_Records to use:_
== == ==

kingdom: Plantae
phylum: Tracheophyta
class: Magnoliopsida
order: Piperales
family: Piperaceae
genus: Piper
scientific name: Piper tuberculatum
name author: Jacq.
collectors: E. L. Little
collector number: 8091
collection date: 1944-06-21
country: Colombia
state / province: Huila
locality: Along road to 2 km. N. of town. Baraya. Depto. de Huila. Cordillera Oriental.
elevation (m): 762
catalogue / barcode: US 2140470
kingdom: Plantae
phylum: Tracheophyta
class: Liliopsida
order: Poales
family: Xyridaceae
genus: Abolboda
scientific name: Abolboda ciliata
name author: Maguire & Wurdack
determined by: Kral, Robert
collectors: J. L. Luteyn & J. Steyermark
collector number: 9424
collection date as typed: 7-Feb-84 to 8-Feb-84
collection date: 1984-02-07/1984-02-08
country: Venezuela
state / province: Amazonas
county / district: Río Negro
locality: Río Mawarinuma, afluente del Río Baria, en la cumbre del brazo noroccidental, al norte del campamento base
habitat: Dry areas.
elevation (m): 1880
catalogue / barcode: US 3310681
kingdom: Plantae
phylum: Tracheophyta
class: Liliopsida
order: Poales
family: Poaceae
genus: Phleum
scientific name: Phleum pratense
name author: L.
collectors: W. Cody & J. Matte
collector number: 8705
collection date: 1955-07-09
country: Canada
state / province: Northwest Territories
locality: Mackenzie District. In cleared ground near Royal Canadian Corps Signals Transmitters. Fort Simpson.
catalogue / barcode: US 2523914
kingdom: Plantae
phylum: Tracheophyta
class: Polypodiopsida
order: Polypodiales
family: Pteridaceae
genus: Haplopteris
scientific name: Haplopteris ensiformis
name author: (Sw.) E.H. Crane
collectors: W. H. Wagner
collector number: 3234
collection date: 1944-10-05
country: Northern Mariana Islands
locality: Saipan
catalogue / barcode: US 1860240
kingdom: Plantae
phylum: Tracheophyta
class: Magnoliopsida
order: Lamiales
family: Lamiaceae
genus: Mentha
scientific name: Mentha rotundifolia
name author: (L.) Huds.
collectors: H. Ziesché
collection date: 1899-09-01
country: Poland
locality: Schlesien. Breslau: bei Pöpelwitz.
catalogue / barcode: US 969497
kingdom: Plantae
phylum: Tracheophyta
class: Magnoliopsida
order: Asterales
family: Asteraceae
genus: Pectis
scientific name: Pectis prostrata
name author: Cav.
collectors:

== == ==

_Aim of the task:_ Reproduce all of the material above verbatim, keeping every line and its order unchanged.

_Result:_
kingdom: Plantae
phylum: Tracheophyta
class: Magnoliopsida
order: Piperales
family: Piperaceae
genus: Piper
scientific name: Piper tuberculatum
name author: Jacq.
collectors: E. L. Little
collector number: 8091
collection date: 1944-06-21
country: Colombia
state / province: Huila
locality: Along road to 2 km. N. of town. Baraya. Depto. de Huila. Cordillera Oriental.
elevation (m): 762
catalogue / barcode: US 2140470
kingdom: Plantae
phylum: Tracheophyta
class: Liliopsida
order: Poales
family: Xyridaceae
genus: Abolboda
scientific name: Abolboda ciliata
name author: Maguire & Wurdack
determined by: Kral, Robert
collectors: J. L. Luteyn & J. Steyermark
collector number: 9424
collection date as typed: 7-Feb-84 to 8-Feb-84
collection date: 1984-02-07/1984-02-08
country: Venezuela
state / province: Amazonas
county / district: Río Negro
locality: Río Mawarinuma, afluente del Río Baria, en la cumbre del brazo noroccidental, al norte del campamento base
habitat: Dry areas.
elevation (m): 1880
catalogue / barcode: US 3310681
kingdom: Plantae
phylum: Tracheophyta
class: Liliopsida
order: Poales
family: Poaceae
genus: Phleum
scientific name: Phleum pratense
name author: L.
collectors: W. Cody & J. Matte
collector number: 8705
collection date: 1955-07-09
country: Canada
state / province: Northwest Territories
locality: Mackenzie District. In cleared ground near Royal Canadian Corps Signals Transmitters. Fort Simpson.
catalogue / barcode: US 2523914
kingdom: Plantae
phylum: Tracheophyta
class: Polypodiopsida
order: Polypodiales
family: Pteridaceae
genus: Haplopteris
scientific name: Haplopteris ensiformis
name author: (Sw.) E.H. Crane
collectors: W. H. Wagner
collector number: 3234
collection date: 1944-10-05
country: Northern Mariana Islands
locality: Saipan
catalogue / barcode: US 1860240
kingdom: Plantae
phylum: Tracheophyta
class: Magnoliopsida
order: Lamiales
family: Lamiaceae
genus: Mentha
scientific name: Mentha rotundifolia
name author: (L.) Huds.
collectors: H. Ziesché
collection date: 1899-09-01
country: Poland
locality: Schlesien. Breslau: bei Pöpelwitz.
catalogue / barcode: US 969497
kingdom: Plantae
phylum: Tracheophyta
class: Magnoliopsida
order: Asterales
family: Asteraceae
genus: Pectis
scientific name: Pectis prostrata
name author: Cav.
collectors:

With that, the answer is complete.